> _WHAT YOU NEED TO DO_: For the data below, give the number of lines containing "suggestions" and nothing more.

[DATA]

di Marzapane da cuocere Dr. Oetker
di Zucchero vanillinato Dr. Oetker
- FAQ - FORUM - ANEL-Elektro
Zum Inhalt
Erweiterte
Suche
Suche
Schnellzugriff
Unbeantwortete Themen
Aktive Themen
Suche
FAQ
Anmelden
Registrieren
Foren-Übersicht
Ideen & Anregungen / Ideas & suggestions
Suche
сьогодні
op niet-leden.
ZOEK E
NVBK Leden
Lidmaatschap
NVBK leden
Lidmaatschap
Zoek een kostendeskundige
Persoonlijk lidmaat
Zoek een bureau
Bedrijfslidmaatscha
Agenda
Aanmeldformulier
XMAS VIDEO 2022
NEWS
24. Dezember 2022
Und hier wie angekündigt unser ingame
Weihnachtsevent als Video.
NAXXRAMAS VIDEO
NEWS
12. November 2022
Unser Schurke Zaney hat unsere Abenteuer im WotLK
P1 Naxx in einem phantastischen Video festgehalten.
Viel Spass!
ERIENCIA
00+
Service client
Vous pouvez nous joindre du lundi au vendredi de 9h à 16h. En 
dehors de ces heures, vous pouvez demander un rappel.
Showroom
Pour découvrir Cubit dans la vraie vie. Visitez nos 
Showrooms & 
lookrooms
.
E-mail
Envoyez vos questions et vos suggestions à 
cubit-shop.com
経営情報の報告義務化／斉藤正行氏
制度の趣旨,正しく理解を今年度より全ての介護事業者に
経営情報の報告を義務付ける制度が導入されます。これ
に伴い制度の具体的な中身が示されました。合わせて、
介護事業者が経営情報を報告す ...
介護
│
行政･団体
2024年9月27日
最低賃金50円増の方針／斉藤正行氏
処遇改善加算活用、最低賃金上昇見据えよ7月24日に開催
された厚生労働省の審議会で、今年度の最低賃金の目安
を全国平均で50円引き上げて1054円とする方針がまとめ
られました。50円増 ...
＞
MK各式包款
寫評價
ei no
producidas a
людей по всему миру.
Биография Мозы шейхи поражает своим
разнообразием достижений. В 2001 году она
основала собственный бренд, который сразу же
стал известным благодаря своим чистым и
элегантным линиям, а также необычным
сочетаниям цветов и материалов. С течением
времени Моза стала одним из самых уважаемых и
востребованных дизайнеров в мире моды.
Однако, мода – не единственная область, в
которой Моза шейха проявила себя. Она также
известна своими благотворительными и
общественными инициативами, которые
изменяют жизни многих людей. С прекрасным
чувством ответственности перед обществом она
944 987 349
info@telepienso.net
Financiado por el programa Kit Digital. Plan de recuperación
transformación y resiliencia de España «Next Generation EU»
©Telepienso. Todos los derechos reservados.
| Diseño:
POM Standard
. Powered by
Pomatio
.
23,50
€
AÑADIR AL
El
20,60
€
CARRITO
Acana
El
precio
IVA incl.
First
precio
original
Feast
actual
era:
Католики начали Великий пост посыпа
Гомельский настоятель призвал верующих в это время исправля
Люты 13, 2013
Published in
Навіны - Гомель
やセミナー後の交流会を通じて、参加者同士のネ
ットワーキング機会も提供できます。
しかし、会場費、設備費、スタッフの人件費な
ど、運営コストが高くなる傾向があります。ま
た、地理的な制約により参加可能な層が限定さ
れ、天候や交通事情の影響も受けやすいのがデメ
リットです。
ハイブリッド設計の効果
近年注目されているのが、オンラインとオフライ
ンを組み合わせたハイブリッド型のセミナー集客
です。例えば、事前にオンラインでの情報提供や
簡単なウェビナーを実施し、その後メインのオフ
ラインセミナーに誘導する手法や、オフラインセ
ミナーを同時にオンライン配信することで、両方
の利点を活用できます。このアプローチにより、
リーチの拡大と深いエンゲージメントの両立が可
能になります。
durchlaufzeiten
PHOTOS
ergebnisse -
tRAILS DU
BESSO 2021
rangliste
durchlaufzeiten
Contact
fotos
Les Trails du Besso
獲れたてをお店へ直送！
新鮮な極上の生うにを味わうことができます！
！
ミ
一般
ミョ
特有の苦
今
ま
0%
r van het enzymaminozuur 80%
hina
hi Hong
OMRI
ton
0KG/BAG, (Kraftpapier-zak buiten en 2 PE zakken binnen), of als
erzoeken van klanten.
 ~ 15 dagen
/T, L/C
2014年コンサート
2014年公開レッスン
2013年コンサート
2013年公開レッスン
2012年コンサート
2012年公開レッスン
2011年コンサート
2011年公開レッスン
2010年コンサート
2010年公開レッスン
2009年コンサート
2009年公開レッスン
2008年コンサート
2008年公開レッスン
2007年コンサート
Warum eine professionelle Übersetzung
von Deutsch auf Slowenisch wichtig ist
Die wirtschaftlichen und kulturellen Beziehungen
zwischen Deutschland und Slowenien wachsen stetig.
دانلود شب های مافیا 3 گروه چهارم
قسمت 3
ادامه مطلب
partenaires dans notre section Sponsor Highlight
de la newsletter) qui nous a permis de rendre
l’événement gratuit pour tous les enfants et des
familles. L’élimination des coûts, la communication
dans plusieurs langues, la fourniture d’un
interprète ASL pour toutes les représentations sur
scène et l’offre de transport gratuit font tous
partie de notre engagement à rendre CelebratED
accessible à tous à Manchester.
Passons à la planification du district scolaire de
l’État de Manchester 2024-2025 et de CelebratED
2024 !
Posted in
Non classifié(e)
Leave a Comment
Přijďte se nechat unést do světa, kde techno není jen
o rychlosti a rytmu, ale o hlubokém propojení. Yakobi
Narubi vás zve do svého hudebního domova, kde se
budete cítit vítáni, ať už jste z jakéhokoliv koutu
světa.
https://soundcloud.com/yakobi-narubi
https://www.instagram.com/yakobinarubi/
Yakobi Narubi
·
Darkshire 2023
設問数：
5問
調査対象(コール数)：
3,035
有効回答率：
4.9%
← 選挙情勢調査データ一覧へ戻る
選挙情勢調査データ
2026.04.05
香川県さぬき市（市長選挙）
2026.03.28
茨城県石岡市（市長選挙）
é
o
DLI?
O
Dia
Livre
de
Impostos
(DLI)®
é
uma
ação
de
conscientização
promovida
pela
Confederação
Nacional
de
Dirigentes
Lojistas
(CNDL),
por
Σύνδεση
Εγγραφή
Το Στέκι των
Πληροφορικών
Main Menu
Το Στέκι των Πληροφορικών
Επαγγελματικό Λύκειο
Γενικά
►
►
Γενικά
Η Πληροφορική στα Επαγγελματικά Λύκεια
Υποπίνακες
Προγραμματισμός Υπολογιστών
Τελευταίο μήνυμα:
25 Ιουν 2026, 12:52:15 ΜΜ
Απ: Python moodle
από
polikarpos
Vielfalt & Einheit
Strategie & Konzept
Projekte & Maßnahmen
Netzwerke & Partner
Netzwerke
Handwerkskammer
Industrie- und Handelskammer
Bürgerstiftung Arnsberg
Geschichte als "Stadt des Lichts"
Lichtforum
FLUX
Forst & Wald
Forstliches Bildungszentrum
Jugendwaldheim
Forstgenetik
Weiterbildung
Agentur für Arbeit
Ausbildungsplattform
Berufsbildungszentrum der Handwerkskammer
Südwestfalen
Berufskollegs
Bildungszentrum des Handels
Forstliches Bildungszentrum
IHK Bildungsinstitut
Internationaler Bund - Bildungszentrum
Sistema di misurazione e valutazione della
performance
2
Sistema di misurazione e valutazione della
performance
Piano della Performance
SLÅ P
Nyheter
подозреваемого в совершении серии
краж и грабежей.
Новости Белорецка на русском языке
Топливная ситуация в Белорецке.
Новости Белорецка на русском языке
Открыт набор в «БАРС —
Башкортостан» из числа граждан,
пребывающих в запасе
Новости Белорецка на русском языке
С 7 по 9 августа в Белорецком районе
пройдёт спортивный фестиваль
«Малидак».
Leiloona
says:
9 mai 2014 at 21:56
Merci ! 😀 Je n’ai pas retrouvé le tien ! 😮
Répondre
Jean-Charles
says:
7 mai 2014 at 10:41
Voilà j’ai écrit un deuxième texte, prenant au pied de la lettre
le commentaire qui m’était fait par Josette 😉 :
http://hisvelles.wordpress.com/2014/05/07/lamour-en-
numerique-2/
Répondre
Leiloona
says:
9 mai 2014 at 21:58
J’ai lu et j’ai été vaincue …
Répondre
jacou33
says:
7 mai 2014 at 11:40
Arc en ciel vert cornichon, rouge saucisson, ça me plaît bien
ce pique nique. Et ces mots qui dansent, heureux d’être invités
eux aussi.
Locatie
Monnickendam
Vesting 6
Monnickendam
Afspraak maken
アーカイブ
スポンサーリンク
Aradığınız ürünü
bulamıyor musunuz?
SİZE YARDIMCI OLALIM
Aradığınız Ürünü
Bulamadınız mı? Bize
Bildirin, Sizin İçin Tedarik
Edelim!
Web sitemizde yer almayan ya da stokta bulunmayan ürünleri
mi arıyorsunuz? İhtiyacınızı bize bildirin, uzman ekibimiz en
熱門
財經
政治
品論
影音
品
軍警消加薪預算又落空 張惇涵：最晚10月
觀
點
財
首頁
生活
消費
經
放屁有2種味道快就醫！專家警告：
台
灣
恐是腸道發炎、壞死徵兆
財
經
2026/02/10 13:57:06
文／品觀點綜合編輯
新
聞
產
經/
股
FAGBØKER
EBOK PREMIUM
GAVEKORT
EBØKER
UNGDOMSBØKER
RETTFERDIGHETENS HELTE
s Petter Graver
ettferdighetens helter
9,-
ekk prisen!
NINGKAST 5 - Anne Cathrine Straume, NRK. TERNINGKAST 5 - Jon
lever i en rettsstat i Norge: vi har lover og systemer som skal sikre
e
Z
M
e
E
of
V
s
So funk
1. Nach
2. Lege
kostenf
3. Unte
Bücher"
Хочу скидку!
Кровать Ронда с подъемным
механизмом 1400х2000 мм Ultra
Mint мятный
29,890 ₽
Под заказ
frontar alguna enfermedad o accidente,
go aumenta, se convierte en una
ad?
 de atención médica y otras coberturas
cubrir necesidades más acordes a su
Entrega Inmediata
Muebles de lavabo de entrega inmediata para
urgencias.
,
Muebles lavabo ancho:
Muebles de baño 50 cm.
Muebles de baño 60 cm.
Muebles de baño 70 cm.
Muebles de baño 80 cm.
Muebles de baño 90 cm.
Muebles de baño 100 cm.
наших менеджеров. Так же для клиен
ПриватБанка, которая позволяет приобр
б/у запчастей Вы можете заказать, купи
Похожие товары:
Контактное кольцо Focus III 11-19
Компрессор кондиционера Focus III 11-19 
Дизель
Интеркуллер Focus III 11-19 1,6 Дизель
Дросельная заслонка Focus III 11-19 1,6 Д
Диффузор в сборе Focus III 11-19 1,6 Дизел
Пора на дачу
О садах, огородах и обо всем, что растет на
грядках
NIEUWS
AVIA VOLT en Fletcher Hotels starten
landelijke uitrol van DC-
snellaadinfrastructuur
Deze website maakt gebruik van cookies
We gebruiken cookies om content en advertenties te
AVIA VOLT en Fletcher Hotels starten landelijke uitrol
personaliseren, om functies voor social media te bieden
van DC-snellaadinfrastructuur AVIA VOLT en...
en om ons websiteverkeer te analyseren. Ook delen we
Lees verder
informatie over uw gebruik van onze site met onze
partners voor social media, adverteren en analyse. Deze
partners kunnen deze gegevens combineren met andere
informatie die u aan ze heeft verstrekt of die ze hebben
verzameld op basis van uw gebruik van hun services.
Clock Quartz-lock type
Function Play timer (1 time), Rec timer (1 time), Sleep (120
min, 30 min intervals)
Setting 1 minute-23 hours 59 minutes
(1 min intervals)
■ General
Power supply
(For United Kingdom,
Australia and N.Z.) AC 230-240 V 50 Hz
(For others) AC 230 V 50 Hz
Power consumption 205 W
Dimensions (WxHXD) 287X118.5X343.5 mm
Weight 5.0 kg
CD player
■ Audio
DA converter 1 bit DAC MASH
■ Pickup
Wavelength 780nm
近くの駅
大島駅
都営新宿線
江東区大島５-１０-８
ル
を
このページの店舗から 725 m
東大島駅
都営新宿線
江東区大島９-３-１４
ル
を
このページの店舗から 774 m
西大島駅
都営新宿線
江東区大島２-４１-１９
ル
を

[/DATA]

> _WRITTEN ANSWER_: 2